ERYTHROPOIETIN WITH AND WITHOUT IRON: A PROSPECTIVE STUDY ON HEMATOLOGICAL OUTCOMES, QUALITY OF LIFE, AND ECONOMIC BURDEN IN DIALYSIS PATIENTS
Anushka Kalash*, Shubranshu Panda, Pooja Brahambhatt, Asmita Roy, Aman Saini, Navneet Saxena
ABSTRACT
Background: Anemia is a common complication in chronic kidney disease (CKD) patients undergoing
hemodialysis due to reduced erythropoietin production and impaired iron utilization. Methods: This prospective
observational study included 51 patients, of whom 50 completed 6-month follow- up. Patients received either
erythropoietin (EPO) alone or EPO with intravenous (IV) iron. Outcomes included haematological parameters,
quality of life (QoL) and economic burden. Results: Combination therapy was associated with higher haemoglobin
levels at 6 month (11.23 ± 1.34 vs 10.45 ± 1.21 g/dl; mean difference: 0.78, 95 %CL: 0.05- 1.51; p= 0.042).

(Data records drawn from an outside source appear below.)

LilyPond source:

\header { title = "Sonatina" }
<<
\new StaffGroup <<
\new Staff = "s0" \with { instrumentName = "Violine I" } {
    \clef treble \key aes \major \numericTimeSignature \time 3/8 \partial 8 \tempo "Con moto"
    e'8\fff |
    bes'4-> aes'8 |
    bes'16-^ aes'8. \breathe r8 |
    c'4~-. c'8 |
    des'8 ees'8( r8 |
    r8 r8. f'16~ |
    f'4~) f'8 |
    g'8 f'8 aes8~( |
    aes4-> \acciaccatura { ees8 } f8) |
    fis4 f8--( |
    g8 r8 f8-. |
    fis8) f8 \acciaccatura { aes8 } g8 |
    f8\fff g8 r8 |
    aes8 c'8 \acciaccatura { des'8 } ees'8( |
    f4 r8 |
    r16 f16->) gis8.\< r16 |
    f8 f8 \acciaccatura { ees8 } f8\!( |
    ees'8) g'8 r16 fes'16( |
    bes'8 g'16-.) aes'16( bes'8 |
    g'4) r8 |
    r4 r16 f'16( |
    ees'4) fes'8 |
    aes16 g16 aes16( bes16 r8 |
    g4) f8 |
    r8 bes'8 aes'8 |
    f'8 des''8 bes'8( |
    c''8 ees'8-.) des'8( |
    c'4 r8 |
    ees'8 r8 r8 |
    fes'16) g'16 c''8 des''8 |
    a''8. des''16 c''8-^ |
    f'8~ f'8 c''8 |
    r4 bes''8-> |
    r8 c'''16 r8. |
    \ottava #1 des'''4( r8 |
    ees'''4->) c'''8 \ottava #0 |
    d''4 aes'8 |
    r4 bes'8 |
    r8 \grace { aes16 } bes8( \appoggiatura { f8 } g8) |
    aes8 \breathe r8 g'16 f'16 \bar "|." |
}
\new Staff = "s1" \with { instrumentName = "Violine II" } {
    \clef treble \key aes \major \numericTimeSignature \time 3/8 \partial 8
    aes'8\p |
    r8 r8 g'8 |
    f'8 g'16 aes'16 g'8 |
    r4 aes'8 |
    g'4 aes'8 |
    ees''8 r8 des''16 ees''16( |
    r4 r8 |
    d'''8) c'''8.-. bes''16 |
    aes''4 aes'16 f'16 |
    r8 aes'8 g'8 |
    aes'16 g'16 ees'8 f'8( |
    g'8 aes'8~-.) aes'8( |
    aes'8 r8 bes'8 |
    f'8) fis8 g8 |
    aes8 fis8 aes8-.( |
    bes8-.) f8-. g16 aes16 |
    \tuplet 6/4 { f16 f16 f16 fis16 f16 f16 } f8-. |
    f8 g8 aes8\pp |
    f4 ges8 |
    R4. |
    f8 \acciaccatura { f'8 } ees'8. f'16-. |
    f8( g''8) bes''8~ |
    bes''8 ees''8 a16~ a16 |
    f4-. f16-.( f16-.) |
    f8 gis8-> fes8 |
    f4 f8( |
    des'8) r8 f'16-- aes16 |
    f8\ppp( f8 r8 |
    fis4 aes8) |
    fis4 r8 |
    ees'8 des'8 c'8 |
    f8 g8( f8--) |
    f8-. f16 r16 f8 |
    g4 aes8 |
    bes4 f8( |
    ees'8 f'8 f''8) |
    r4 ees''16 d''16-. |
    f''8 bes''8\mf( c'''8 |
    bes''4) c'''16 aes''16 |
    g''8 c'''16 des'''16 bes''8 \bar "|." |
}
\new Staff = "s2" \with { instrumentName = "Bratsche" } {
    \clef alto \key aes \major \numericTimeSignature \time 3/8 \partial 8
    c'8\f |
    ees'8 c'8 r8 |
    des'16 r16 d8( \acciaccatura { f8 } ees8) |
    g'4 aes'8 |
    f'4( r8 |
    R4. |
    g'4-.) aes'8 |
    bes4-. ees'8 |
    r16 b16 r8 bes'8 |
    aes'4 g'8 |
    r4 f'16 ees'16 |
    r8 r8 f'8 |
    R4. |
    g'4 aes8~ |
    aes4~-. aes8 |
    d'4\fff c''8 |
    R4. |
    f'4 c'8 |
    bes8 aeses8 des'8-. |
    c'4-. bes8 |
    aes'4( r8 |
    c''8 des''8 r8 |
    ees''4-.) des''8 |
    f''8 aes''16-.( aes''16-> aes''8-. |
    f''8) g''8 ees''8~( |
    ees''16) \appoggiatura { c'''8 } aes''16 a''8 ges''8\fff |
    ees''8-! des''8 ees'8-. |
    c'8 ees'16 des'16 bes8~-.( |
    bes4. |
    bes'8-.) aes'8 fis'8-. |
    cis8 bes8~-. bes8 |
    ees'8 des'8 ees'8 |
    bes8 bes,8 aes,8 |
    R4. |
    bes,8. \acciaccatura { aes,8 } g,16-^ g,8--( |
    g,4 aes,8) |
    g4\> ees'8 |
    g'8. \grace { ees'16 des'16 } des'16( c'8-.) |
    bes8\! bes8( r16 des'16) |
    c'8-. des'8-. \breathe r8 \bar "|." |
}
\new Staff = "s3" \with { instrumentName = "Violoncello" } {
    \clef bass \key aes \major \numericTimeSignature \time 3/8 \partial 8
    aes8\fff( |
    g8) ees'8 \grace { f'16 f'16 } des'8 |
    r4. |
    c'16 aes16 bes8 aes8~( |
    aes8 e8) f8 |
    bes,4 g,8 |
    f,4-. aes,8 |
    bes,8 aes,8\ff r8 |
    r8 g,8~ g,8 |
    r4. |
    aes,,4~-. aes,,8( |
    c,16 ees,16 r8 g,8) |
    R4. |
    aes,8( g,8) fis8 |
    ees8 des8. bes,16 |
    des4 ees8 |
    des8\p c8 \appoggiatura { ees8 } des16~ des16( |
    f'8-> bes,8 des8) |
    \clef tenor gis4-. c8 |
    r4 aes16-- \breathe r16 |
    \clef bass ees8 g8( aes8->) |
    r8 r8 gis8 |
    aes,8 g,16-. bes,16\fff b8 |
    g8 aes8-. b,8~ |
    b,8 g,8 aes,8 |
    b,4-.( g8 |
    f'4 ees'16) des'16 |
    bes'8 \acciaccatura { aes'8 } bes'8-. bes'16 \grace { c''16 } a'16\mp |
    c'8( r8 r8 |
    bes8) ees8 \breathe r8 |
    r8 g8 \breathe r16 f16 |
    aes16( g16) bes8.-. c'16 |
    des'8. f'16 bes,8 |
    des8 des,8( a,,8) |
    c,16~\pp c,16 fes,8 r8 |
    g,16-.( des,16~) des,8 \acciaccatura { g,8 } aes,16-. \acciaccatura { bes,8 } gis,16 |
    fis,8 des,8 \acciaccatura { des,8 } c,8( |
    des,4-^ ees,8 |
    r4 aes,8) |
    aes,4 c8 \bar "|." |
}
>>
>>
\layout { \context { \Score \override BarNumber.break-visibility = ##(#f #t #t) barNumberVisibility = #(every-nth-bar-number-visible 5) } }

Serum ferritin, serum iron, and transferrin saturation were also higher in the combination group (p < 0.05). Mean
haemoglobin increase from baseline was greater in the combination group (+ 3.66 vs +3.07 g/dl). Quality of life
scores improved across all domain, though the magnitude was modest. Total treatment cost was higher in the
combination group (Rs 7,460 ±910 vs Rs 6,230 ± 850; mean difference: Rs 1,230, 95%CL: Rs 210 – RS 2,250; p =
0.029), no major safety concerns were observed. Conclusion: Combination therapy was associated with improved
hematological outcomes but higher cost and modest QoL benefits, suggesting the need for individualized treatment
strategies.
Keywords: Iron therapy, Erythropoietin, Chronic Kidney Disease, Haemodialysis, Anaemia.